On top of this growth, management is further driving down costs and intends to consolidate the production of all its offerings at a new site in north-east England later this year. This will provide much-needed extra capacity, and will also deliver substantial savings.
In the near term, while the industry develops, having a UK manufacturing presence should accelerate customer adoption and improve responsiveness. But in the long term, TAN will need to ensure this new factory does not become uncompetitive – particularly compared with possible lower-cost alternatives, such as those from Eastern Europe.
The other crucial objective over the next 12 months will be the board’s successful integration of its recent acquisitions into a single seamless organisation.

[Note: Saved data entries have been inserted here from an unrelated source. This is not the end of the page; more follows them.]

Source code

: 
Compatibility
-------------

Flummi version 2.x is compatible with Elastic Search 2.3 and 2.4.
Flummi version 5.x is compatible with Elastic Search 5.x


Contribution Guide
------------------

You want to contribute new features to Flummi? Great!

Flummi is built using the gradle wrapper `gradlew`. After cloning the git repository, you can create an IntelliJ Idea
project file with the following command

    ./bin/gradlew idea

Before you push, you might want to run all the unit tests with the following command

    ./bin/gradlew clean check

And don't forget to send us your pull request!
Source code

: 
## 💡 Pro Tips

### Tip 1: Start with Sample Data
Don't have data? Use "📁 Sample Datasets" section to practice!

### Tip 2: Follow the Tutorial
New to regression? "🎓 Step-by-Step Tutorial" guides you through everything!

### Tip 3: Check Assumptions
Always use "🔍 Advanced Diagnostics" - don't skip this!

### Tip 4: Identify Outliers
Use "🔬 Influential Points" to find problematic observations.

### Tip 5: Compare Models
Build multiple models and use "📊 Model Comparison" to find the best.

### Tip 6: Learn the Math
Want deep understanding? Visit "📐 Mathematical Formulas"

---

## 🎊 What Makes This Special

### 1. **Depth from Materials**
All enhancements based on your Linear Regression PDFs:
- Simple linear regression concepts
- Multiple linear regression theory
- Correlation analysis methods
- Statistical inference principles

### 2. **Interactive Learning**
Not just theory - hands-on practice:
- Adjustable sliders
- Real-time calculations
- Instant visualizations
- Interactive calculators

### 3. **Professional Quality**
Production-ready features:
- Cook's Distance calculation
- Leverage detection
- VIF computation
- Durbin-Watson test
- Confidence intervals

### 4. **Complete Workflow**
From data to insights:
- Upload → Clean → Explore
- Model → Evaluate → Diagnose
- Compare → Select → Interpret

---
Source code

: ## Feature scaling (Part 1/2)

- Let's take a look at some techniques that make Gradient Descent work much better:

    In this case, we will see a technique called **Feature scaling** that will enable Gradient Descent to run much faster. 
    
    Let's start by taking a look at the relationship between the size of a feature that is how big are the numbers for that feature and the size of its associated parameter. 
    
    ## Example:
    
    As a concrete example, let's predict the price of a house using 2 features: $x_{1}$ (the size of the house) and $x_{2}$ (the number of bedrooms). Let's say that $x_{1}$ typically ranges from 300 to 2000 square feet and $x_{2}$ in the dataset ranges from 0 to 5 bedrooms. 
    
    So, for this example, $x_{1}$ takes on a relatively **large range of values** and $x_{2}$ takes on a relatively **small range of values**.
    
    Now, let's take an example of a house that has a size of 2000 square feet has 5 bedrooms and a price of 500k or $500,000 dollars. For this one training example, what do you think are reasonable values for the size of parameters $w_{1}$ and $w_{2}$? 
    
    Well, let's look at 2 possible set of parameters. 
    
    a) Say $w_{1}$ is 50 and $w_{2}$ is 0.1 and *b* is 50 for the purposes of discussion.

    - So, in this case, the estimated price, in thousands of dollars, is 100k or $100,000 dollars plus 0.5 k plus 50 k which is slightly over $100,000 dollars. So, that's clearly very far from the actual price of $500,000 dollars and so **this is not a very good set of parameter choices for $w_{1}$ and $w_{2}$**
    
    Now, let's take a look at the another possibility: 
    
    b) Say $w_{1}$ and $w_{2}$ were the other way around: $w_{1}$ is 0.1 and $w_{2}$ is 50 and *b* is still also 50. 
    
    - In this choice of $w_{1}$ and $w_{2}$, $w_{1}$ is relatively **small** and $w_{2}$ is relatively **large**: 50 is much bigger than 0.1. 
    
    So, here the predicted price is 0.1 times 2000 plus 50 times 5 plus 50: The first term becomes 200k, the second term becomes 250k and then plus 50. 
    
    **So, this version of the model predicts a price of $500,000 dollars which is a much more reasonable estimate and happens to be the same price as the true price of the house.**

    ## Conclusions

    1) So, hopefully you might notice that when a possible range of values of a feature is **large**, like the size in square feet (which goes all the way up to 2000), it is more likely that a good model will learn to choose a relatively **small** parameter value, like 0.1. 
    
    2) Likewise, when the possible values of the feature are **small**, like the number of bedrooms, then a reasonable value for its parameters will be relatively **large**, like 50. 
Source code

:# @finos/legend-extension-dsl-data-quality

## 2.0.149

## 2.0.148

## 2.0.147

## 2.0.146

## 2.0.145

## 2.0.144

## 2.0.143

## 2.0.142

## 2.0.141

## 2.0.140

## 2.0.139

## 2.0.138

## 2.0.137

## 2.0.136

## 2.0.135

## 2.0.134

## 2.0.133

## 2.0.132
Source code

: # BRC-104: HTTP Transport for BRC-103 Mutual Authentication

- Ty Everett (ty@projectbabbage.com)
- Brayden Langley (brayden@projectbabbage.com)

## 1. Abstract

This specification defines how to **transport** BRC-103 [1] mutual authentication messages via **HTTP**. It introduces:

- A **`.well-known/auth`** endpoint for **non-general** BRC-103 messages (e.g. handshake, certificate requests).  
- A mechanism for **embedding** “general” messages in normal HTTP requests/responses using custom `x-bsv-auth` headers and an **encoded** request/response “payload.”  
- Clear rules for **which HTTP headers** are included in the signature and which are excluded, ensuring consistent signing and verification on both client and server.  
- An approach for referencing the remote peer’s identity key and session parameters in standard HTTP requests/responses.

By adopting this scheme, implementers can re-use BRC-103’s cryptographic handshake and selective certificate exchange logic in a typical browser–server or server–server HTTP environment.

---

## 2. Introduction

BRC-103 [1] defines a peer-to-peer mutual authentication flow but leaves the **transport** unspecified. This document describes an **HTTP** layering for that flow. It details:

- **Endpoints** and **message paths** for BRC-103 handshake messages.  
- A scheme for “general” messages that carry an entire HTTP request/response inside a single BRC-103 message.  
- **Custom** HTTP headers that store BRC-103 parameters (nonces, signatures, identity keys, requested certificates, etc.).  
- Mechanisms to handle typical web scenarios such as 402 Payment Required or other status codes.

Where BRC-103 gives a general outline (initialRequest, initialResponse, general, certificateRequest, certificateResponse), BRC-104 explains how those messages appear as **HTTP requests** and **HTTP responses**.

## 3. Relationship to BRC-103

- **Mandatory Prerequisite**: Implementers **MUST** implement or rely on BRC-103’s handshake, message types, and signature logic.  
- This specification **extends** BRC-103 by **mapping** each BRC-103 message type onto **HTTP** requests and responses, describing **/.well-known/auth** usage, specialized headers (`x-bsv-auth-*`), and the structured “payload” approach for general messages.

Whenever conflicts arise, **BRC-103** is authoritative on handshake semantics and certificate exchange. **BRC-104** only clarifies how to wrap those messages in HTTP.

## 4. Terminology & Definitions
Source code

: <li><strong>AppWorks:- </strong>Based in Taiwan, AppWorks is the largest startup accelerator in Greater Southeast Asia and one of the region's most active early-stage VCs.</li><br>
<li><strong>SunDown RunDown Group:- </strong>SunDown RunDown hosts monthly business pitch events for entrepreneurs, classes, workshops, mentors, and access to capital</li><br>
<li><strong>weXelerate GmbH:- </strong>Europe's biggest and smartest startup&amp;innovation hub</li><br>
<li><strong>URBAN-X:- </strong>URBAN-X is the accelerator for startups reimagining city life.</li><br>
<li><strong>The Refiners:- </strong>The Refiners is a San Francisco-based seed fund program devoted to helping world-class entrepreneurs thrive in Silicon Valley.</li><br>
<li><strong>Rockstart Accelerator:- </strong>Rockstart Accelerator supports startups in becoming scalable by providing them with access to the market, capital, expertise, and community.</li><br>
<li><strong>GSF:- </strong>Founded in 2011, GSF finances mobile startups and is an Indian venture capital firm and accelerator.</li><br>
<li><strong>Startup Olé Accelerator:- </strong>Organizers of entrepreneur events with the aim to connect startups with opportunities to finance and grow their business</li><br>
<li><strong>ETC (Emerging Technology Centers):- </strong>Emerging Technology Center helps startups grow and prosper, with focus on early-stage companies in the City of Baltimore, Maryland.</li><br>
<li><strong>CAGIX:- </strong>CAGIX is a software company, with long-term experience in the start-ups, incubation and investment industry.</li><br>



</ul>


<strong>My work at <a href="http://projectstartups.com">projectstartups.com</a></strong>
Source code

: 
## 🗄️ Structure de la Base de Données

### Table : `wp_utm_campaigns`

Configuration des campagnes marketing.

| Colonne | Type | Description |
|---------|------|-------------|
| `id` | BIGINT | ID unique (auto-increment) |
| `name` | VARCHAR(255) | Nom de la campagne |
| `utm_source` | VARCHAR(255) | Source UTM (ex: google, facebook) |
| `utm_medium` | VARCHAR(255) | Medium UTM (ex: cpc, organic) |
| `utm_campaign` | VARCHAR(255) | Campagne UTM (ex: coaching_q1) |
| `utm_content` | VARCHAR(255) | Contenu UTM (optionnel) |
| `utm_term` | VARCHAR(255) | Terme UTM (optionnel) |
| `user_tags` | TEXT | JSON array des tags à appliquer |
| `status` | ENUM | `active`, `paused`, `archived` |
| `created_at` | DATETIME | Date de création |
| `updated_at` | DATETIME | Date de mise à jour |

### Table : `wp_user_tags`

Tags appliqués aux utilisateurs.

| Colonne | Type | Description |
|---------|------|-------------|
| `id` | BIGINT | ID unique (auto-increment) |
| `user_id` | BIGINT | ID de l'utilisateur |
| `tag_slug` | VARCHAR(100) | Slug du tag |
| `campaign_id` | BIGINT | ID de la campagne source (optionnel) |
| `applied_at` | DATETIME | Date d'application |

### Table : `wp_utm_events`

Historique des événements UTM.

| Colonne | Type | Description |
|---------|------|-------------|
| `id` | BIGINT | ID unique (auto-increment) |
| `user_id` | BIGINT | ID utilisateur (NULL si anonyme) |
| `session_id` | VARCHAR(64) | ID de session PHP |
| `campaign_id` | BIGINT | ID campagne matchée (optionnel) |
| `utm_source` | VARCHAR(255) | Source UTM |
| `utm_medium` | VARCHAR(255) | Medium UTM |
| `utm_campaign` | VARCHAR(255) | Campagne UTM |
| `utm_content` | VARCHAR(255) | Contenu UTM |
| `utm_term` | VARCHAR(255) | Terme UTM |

Daniel Stewart (DS) forecasts revenue and earnings per share (EPS pre-exceptionals) for 2006 of £42m and 2.5p respectively, rising to £71.7m and 4.0p in 2007. At last week’s trading update, management reiterated this guidance and stated that all of the divisions were performing well. Furthermore, the business is well funded with net cash of approximately £3.5m.
Assuming that these estimates are achieved, then the shares trade on miserly p/e ratios of 9.8 for 2006 and 6.1 for 2007. This seems unduly mean, especially in the light of its attractive opportunities. DS has a price target of 47p.
Recommendation: BUY at 24.5p (market cap £59m).